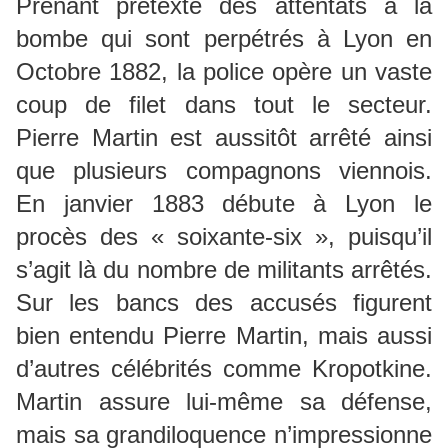
Prenant prétexte des attentats à la
bombe qui sont perpétrés à Lyon en
Octobre 1882, la police opère un vaste
coup de filet dans tout le secteur.
Pierre Martin est aussitôt arrêté ainsi
que plusieurs compagnons viennois.
En janvier 1883 débute à Lyon le
procès des « soixante-six », puisqu’il
s’agit là du nombre de militants arrêtés.
Sur les bancs des accusés figurent
bien entendu Pierre Martin, mais aussi
d’autres célébrités comme Kropotkine.
Martin assure lui-même sa défense,
mais sa grandiloquence n’impressionne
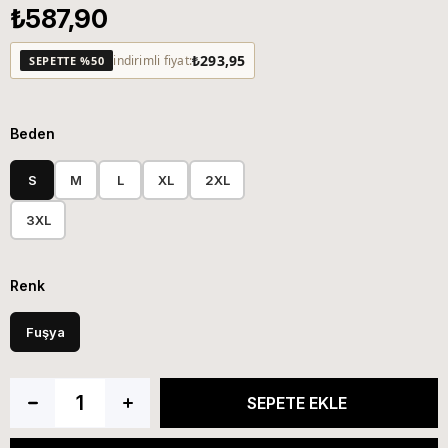
₺587,90
₺293,95
indirimli fiyat:
SEPETTE %50
Beden
S
M
L
XL
2XL
3XL
Renk
Fuşya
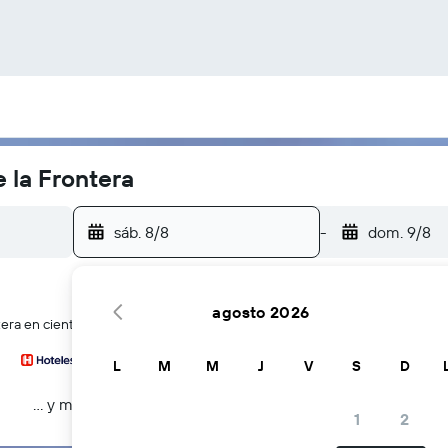
 la Frontera
sáb. 8/8
-
dom. 9/8
agosto 2026
era en cientos de webs a la vez
L
M
M
J
V
S
D
… y más
1
2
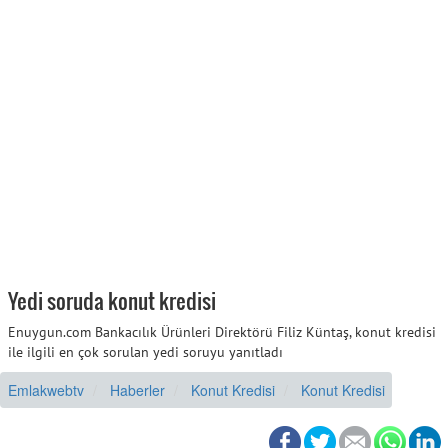
Yedi soruda konut kredisi
Enuygun.com Bankacılık Ürünleri Direktörü Filiz Küntaş, konut kredisi
ile ilgili en çok sorulan yedi soruyu yanıtladı
Emlakwebtv
Haberler
Konut Kredisi
Konut Kredisi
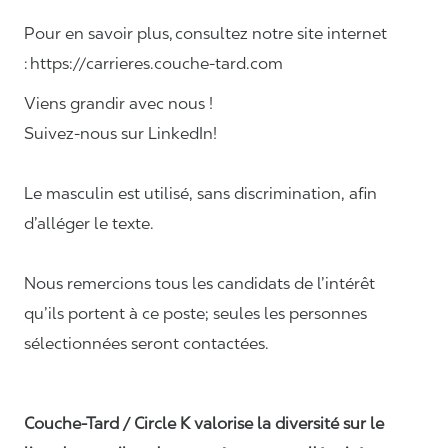
Pour en savoir plus, consultez notre site internet
: https://carrieres.couche-tard.com
Viens grandir avec nous !
Suivez-nous sur LinkedIn!
Le masculin est utilisé, sans discrimination, afin
d’alléger le texte.
Nous remercions tous les candidats de l’intérêt
qu’ils portent à ce poste; seules les personnes
sélectionnées seront contactées.
Couche-Tard / Circle K valorise la diversité sur le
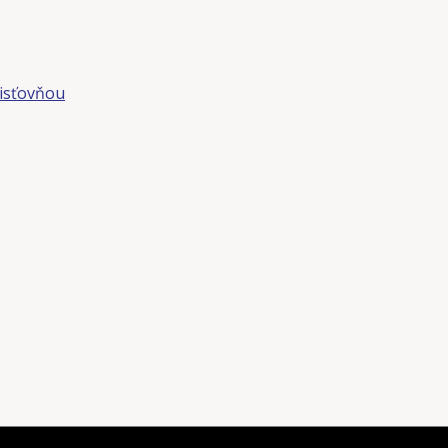
isťovňou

__________

▶ [DESCRIPTION OF THE TASK]:
Please give the text from all the material above again, line for line, leaving out the picture markers.

▶ [ANSWER TO THE PROBLEM]:
Prenant prétexte des attentats à la
bombe qui sont perpétrés à Lyon en
Octobre 1882, la police opère un vaste
coup de filet dans tout le secteur.
Pierre Martin est aussitôt arrêté ainsi
que plusieurs compagnons viennois.
En janvier 1883 débute à Lyon le
procès des « soixante-six », puisqu’il
s’agit là du nombre de militants arrêtés.
Sur les bancs des accusés figurent
bien entendu Pierre Martin, mais aussi
d’autres célébrités comme Kropotkine.
Martin assure lui-même sa défense,
mais sa grandiloquence n’impressionne
₺587,90
₺293,95
indirimli fiyat:
SEPETTE %50
Beden
S
M
L
XL
2XL
3XL
Renk
Fuşya
 la Frontera
sáb. 8/8
-
dom. 9/8
agosto 2026
era en cientos de webs a la vez
L
M
M
J
V
S
D
… y más
1
2
Yedi soruda konut kredisi
Enuygun.com Bankacılık Ürünleri Direktörü Filiz Küntaş, konut kredisi
ile ilgili en çok sorulan yedi soruyu yanıtladı
Emlakwebtv
Haberler
Konut Kredisi
Konut Kredisi
Pour en savoir plus, consultez notre site internet
: https://carrieres.couche-tard.com
Viens grandir avec nous !
Suivez-nous sur LinkedIn!
Le masculin est utilisé, sans discrimination, afin
d’alléger le texte.
Nous remercions tous les candidats de l’intérêt
qu’ils portent à ce poste; seules les personnes
sélectionnées seront contactées.
Couche-Tard / Circle K valorise la diversité sur le
isťovňou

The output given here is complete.